TASK ▸
Working through the lines below, return each one that holds "shift".

■ ■ ■ ■ ■

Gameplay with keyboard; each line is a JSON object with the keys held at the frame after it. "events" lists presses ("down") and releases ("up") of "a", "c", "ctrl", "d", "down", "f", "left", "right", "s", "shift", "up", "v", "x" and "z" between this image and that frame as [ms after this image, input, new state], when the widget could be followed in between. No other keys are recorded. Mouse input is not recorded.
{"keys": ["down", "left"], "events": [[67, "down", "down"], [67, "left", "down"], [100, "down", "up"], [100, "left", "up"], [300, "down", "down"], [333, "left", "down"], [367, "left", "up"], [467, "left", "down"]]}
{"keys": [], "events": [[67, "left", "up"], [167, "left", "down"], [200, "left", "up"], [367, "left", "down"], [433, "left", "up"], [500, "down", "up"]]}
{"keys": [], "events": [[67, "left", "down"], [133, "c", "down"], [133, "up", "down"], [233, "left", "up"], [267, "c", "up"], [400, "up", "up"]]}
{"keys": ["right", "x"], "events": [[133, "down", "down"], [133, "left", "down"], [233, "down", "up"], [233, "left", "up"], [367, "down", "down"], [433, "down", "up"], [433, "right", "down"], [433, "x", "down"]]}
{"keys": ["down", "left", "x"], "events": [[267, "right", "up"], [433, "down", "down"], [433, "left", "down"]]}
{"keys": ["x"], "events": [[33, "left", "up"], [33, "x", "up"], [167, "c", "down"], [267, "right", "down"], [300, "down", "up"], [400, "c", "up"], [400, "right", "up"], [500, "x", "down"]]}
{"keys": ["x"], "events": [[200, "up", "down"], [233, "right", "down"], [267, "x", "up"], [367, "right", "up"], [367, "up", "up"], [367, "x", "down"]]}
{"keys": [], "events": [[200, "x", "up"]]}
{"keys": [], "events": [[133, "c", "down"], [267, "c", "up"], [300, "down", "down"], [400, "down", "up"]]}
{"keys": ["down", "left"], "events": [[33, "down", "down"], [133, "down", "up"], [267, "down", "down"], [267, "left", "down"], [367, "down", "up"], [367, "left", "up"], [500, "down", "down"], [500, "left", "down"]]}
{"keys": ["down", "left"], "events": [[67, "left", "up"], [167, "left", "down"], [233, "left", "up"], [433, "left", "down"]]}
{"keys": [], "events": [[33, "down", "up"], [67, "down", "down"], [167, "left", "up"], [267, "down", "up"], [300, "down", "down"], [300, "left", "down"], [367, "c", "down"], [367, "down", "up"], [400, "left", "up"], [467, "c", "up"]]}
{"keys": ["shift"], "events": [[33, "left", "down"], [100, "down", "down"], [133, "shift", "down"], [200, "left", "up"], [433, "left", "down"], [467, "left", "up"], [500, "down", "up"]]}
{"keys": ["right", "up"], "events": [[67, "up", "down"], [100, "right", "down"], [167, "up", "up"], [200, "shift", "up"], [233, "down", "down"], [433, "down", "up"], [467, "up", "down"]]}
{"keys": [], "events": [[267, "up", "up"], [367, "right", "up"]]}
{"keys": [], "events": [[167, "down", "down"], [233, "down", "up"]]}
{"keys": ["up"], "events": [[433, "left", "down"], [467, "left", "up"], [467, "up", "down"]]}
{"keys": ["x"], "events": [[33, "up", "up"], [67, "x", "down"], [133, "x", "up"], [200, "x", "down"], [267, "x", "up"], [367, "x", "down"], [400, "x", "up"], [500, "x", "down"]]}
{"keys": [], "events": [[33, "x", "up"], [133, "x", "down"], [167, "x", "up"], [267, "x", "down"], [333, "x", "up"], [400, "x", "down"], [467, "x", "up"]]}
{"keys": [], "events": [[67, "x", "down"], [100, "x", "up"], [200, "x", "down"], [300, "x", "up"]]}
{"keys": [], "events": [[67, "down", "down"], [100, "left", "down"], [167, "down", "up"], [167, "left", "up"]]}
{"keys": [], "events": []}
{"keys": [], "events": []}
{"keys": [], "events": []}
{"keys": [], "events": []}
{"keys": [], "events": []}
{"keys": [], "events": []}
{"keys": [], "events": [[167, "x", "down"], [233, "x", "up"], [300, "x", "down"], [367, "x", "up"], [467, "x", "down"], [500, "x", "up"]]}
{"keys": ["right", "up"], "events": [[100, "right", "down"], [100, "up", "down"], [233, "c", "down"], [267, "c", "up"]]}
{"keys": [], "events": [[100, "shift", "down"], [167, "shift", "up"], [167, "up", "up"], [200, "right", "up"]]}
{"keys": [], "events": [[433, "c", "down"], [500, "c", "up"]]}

■ ■ ■ ■ ■

TASK ANSWER ▸
Gameplay with keyboard; each line is a JSON object with the keys held at the frame after it. "events" lists presses ("down") and releases ("up") of "a", "c", "ctrl", "d", "down", "f", "left", "right", "s", "shift", "up", "v", "x" and "z" between this image and that frame as [ms after this image, input, new state], when the widget could be followed in between. No other keys are recorded. Mouse input is not recorded.
{"keys": ["shift"], "events": [[33, "left", "down"], [100, "down", "down"], [133, "shift", "down"], [200, "left", "up"], [433, "left", "down"], [467, "left", "up"], [500, "down", "up"]]}
{"keys": ["right", "up"], "events": [[67, "up", "down"], [100, "right", "down"], [167, "up", "up"], [200, "shift", "up"], [233, "down", "down"], [433, "down", "up"], [467, "up", "down"]]}
{"keys": [], "events": [[100, "shift", "down"], [167, "shift", "up"], [167, "up", "up"], [200, "right", "up"]]}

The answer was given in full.